I have a FileForUploading class which should be uploaded to a database.
public class FileForUploading
{
public FileForUploading(string filename, Stream stream)
{
this.Filename = filename;
this.Stream = stream;
}
public string Filename { get; private set; }
public Stream Stream { get; private set; }
}
I am using the Entity Framework to convert it to a FileForUploadingEntity
which is a very simple class that however only contains the Filename property. I don't want to store the Stream in memory but rather upload it directly to the database.
What would be the best way to 'stream' the Stream directly to the database?
So far I have come up with this
private void UploadStream(string name, Stream stream)
{
var sqlQuery = #"UPDATE dbo.FilesForUpload SET Content =#content WHERE Name=#name;";
var nameParameter = new SqlParameter()
{
ParameterName = "#name",
Value = name
};
var contentParameter = new SqlParameter()
{
ParameterName = "#content",
Value = ConvertStream(stream),
SqlDbType = SqlDbType.Binary
};
// the database context used throughout the application.
this.context.Database.ExecuteSqlCommand(sqlQuery, contentParameter, nameParameter);
}
And here is my ConvertStream which converts the Stream to a byte[]. (It is stored as a varbinary(MAX) in the database.
private static byte[] ConvertStream(Stream stream)
{
using (var memoryStream = new MemoryStream())
{
stream.CopyTo(memoryStream);
return memoryStream.ToArray();
}
}
Is the above solution good enough? Will it perform well if the Stream is large?
I don't want to store the Stream in memory but rather upload it directly to the database.
With the above solution you proposed you still have the content of the stream in memory in your application which you mentioned initially is something you were trying to avoid.
Your best bet is to go around EF and use the async function to upload the stream. The following example is taken from MSDN article SqlClient Streaming Support.
// Application transferring a large BLOB to SQL Server in .Net 4.5
private static async Task StreamBLOBToServer() {
using (SqlConnection conn = new SqlConnection(connectionString)) {
await conn.OpenAsync();
using (SqlCommand cmd = new SqlCommand("INSERT INTO [BinaryStreams] (bindata) VALUES (#bindata)", conn)) {
using (FileStream file = File.Open("binarydata.bin", FileMode.Open)) {
// Add a parameter which uses the FileStream we just opened
// Size is set to -1 to indicate "MAX"
cmd.Parameters.Add("#bindata", SqlDbType.Binary, -1).Value = file;
// Send the data to the server asynchronously
await cmd.ExecuteNonQueryAsync();
}
}
}
}
You could convert this sample to the following to make it work for you. Note that you should change the signature on your method to make it async so you can take advantage of not having a thread blocked during a long lasting database update.
// change your signature to async so the thread can be released during the database update/insert act
private async Task UploadStreamAsync(string name, Stream stream) {
var conn = this.context.Database.Connection; // SqlConnection from your DbContext
if(conn.State != ConnectionState.Open)

◆ The tasks:
1. Reproduce the portion of the thread on streaming a file to a database starting at "So far I have" and ending at "nameParameter = new SqlParameter()", swapping "nameParameter" for "nameParam".
2. Summarize the thread on streaming a file to a database in two sentences.
Work only from the thread on streaming a file to a database, not from the listing.

◆ Source data:
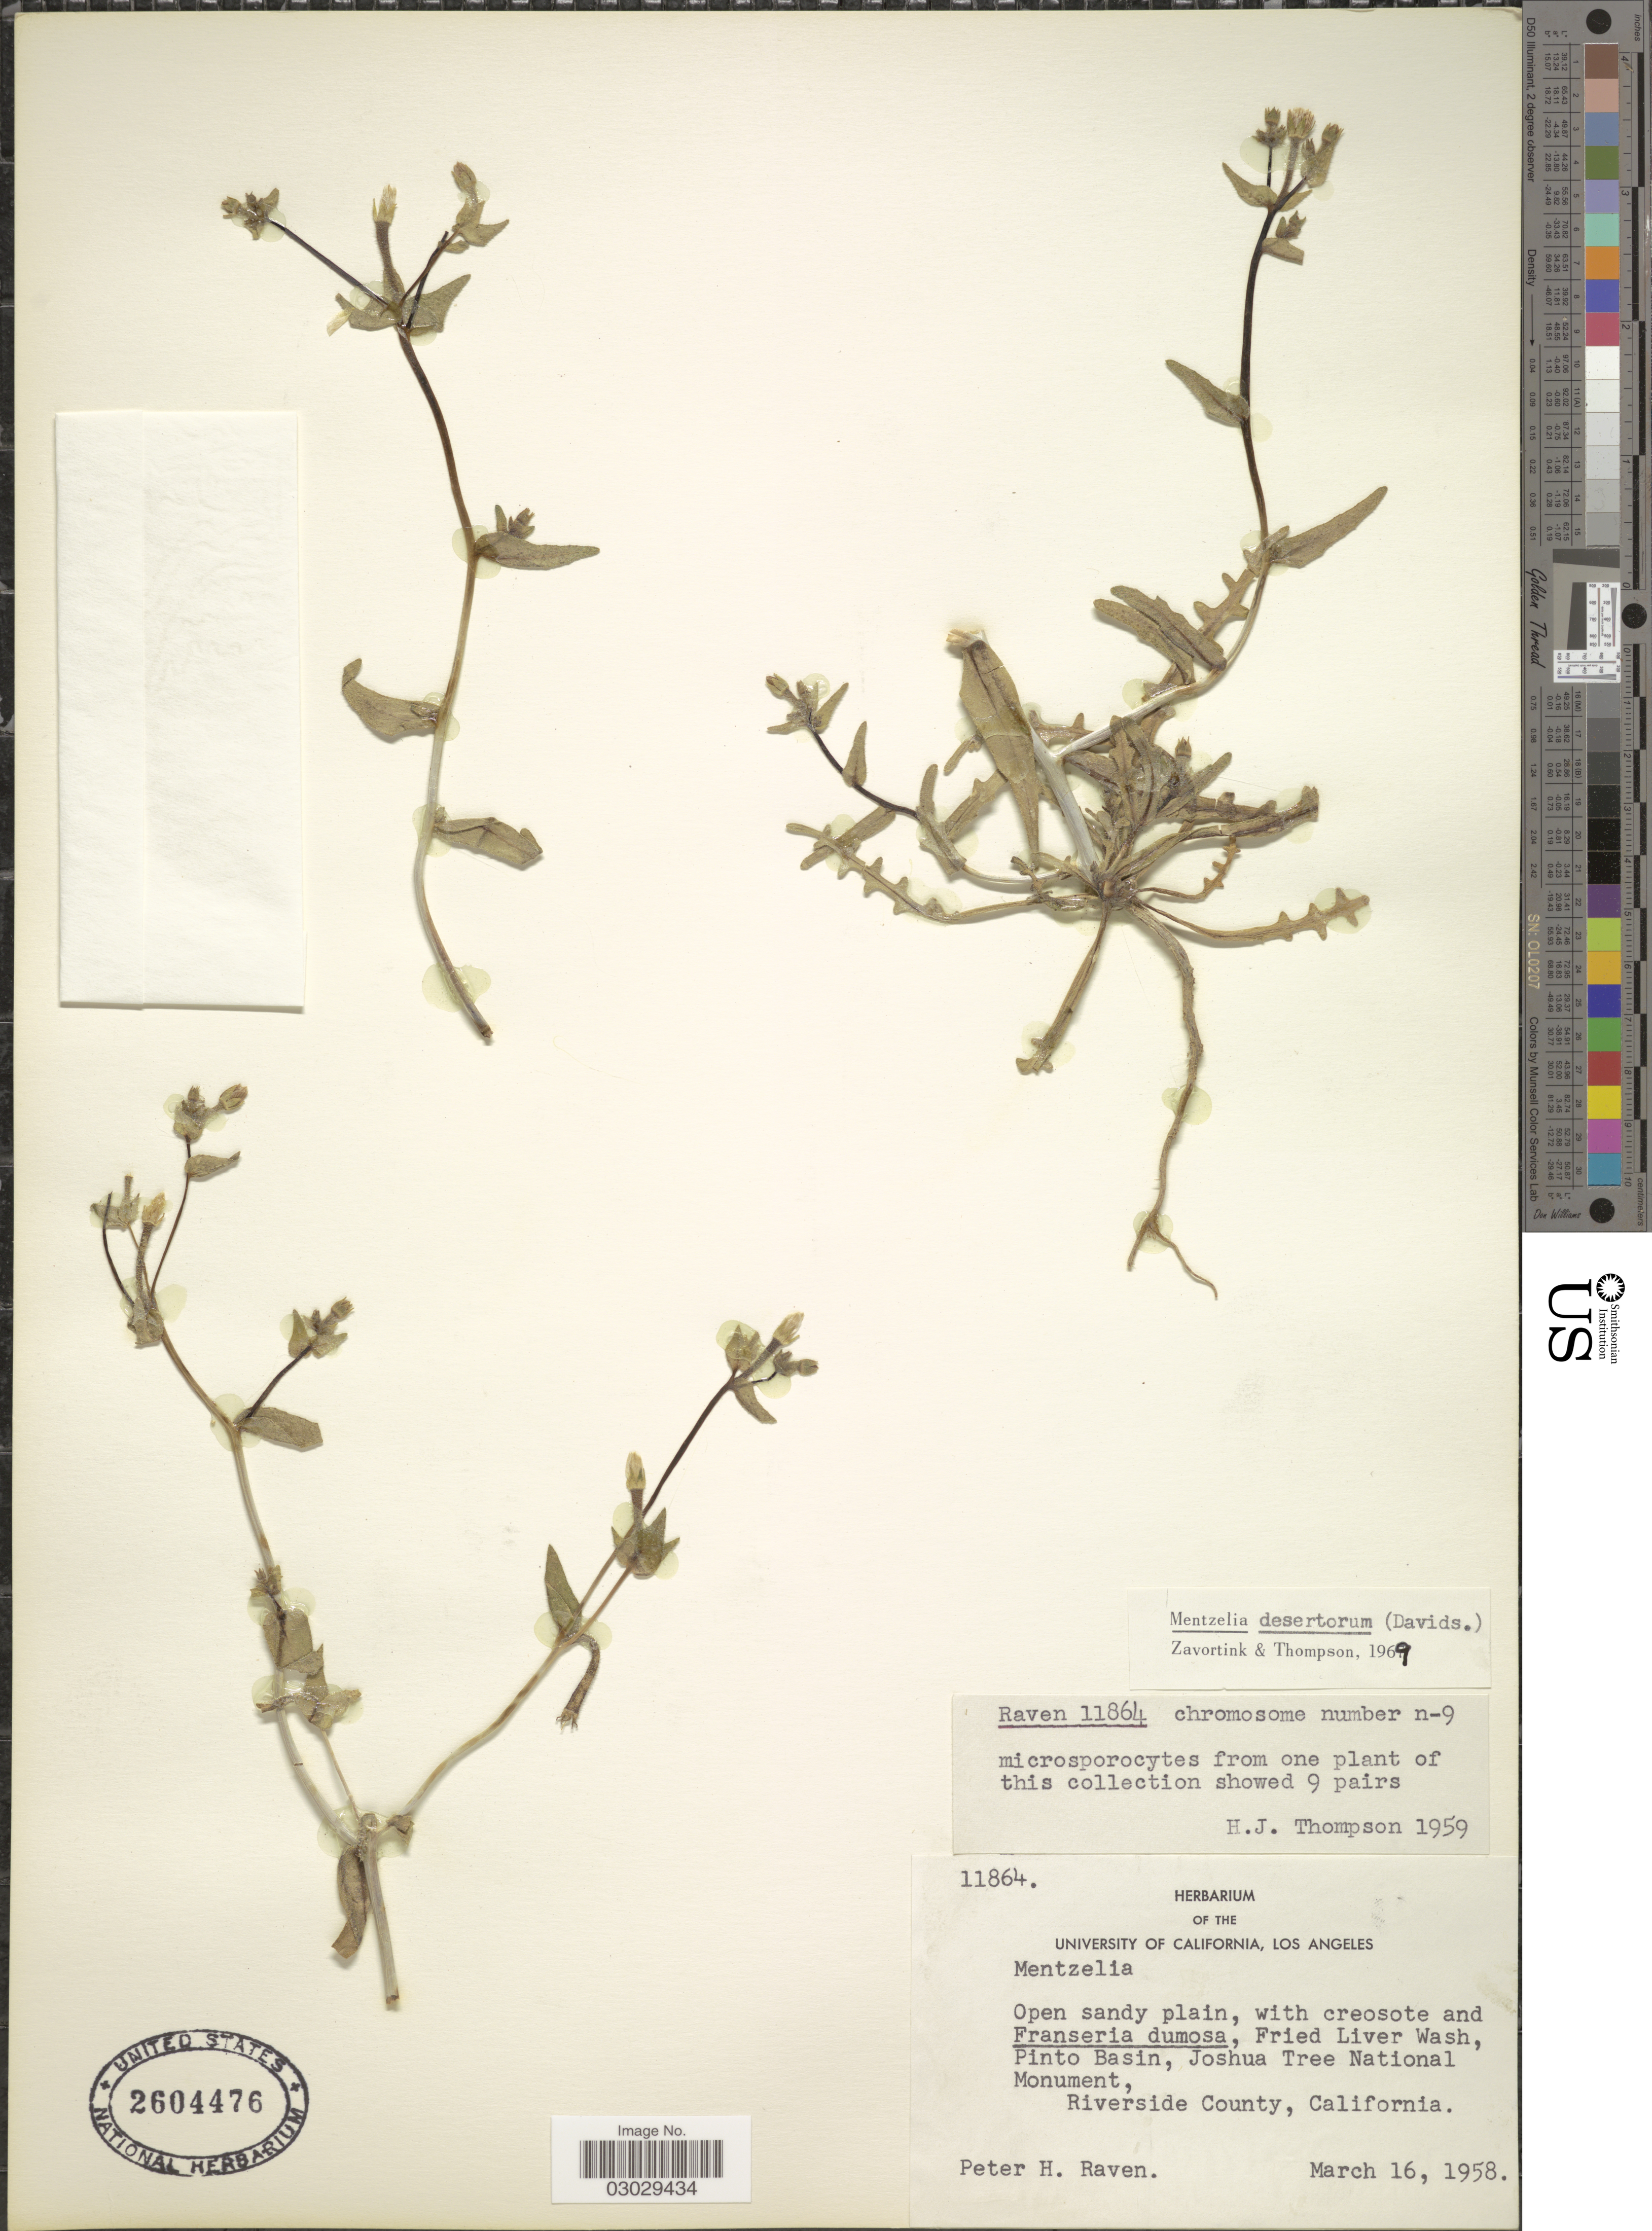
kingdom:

◆ Solutions by task:
1.
So far I have come up with this
private void UploadStream(string name, Stream stream)
{
var sqlQuery = #"UPDATE dbo.FilesForUpload SET Content =#content WHERE Name=#name;";
var nameParam = new SqlParameter()

2. A poster wants to upload a file's stream directly to a database without storing it in memory, and shows an approach that converts the stream to a byte array and runs an SQL update through the Entity Framework database context. A reply points out that this approach still keeps the stream's content in memory and recommends going around EF to upload the stream with async functions, adapting an example from an MSDN article on SqlClient streaming support.